▸ **Problem to solve**:
Where a line below carries the word "ELÉTRICA", include it in the count, then give the count alone.

▸ **Records for processing**:
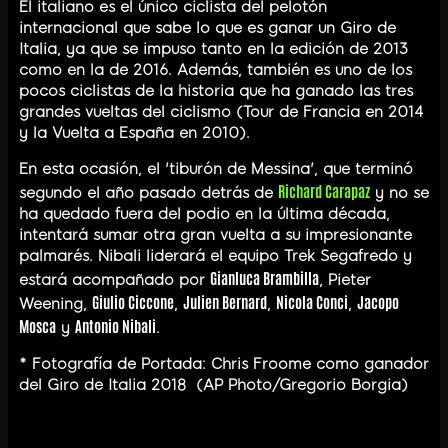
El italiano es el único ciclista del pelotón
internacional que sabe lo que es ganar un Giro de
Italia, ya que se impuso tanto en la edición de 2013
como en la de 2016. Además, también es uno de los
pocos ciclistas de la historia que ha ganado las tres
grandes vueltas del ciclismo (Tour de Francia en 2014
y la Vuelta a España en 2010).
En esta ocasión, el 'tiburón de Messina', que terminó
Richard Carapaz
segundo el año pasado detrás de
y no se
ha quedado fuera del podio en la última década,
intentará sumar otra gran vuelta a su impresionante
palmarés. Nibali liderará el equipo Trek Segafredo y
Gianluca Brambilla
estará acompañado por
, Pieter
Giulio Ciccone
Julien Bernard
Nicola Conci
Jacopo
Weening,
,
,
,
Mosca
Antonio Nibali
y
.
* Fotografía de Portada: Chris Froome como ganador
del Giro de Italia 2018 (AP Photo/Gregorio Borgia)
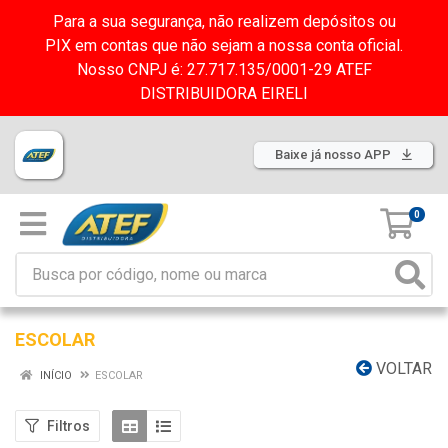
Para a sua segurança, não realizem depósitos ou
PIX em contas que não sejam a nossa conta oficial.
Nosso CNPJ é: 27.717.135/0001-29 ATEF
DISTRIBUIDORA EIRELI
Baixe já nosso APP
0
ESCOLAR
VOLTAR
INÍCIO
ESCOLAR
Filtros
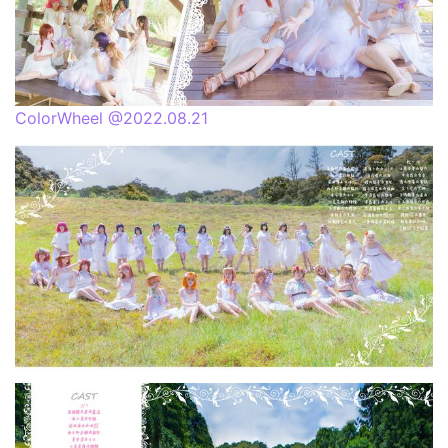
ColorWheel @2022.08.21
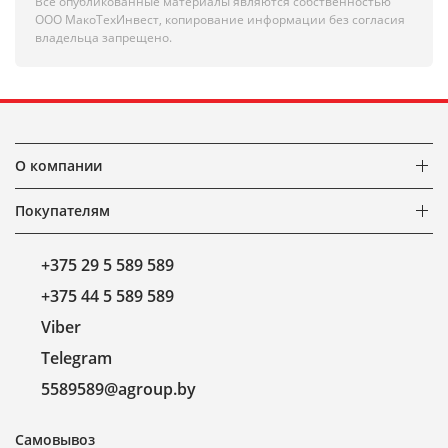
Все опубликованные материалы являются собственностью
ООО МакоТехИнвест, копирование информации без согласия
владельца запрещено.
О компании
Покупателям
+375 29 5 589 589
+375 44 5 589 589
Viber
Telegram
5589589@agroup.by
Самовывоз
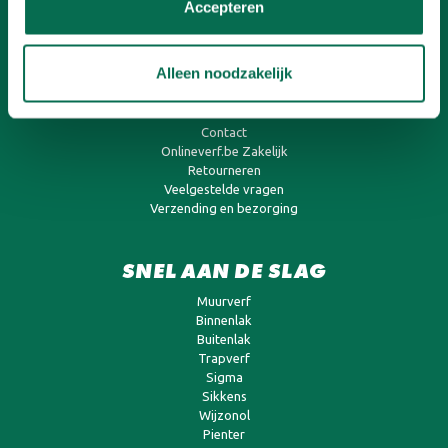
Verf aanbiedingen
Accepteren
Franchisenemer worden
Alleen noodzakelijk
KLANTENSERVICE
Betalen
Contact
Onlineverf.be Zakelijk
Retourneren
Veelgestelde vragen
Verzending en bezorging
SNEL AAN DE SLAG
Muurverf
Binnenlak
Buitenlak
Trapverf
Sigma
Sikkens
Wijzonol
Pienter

...

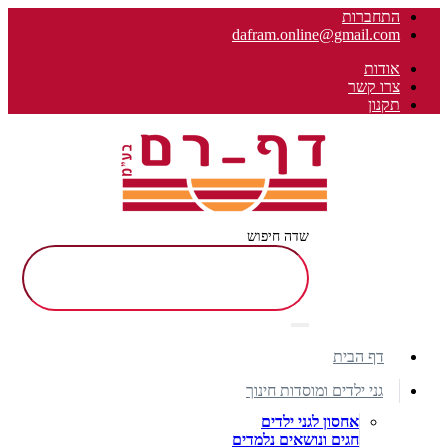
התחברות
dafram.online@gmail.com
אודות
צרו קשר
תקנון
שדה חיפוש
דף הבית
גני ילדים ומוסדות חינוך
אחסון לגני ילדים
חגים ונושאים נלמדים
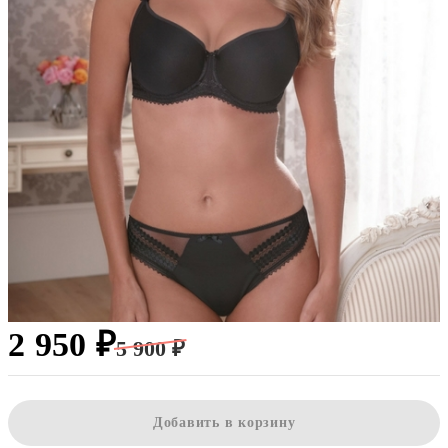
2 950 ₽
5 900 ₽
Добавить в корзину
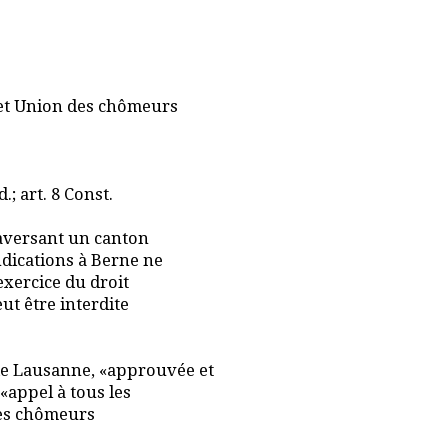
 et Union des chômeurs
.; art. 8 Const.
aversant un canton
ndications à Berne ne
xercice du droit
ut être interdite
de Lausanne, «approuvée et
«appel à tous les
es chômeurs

...

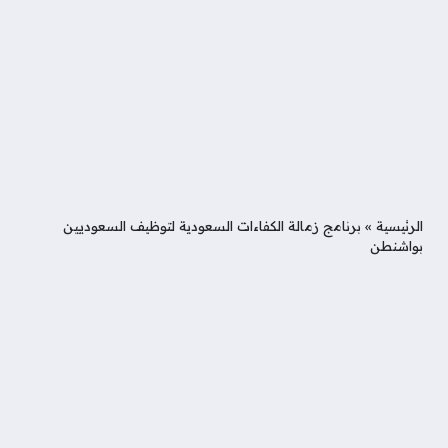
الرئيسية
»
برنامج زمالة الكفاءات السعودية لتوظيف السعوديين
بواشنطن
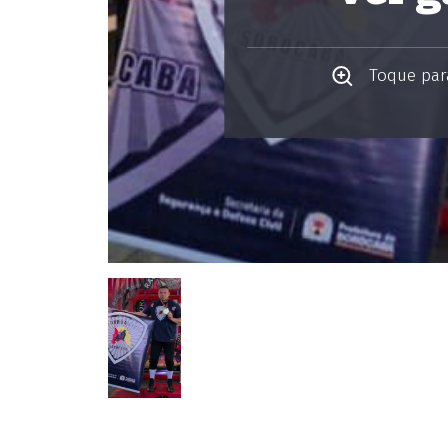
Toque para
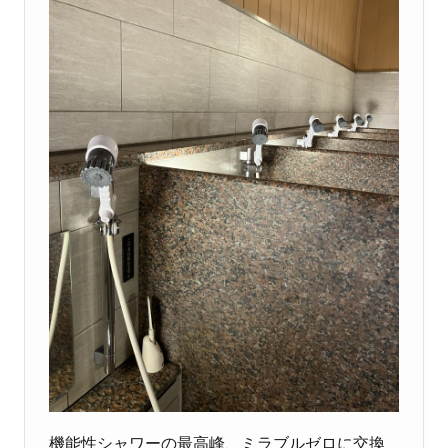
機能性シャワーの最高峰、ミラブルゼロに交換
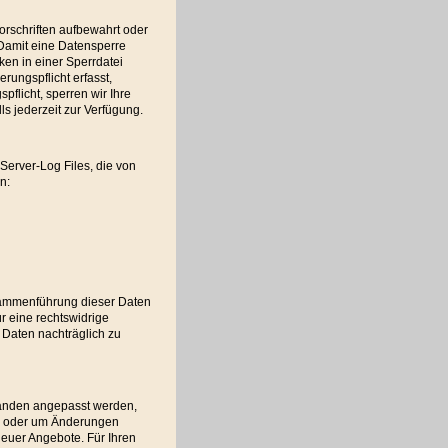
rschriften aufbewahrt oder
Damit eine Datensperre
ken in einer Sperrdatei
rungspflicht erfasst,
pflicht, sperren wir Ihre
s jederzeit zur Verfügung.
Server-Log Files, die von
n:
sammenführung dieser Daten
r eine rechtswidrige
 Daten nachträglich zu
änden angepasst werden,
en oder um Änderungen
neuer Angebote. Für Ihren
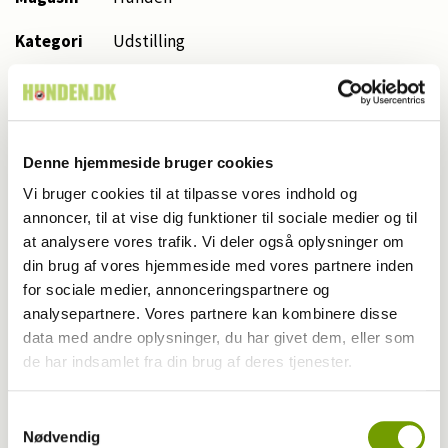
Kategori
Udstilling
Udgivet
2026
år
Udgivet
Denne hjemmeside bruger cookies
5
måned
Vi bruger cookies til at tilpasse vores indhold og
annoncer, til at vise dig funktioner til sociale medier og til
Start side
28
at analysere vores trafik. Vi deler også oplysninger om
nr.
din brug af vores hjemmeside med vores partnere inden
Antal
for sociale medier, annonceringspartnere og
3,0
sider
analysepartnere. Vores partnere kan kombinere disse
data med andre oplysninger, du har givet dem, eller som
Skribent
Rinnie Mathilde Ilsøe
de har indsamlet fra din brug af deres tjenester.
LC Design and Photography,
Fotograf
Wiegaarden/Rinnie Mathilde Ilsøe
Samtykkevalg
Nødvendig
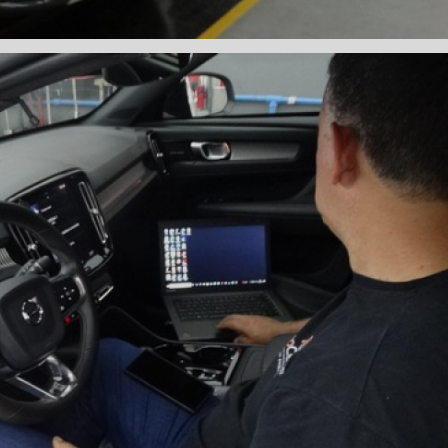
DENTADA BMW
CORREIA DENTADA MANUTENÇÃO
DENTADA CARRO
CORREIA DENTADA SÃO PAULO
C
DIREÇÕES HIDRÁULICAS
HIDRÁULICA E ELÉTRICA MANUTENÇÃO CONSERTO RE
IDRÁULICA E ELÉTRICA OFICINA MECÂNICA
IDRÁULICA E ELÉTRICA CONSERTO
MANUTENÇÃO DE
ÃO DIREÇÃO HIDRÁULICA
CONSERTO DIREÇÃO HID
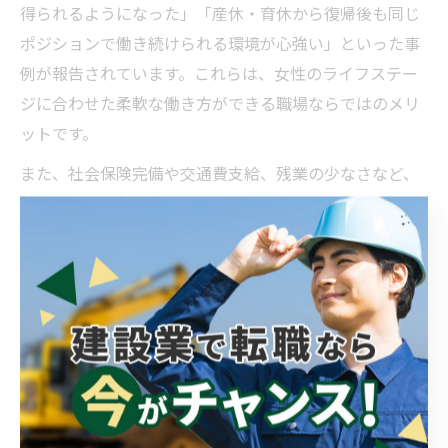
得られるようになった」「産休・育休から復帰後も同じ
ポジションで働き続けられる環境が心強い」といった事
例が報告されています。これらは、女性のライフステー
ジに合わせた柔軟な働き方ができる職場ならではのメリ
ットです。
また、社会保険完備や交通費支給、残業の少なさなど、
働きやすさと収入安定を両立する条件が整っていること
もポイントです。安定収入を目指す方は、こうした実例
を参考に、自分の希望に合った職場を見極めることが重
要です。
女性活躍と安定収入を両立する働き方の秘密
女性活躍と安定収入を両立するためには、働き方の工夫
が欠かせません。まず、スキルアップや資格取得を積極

▸ **Reply**:
3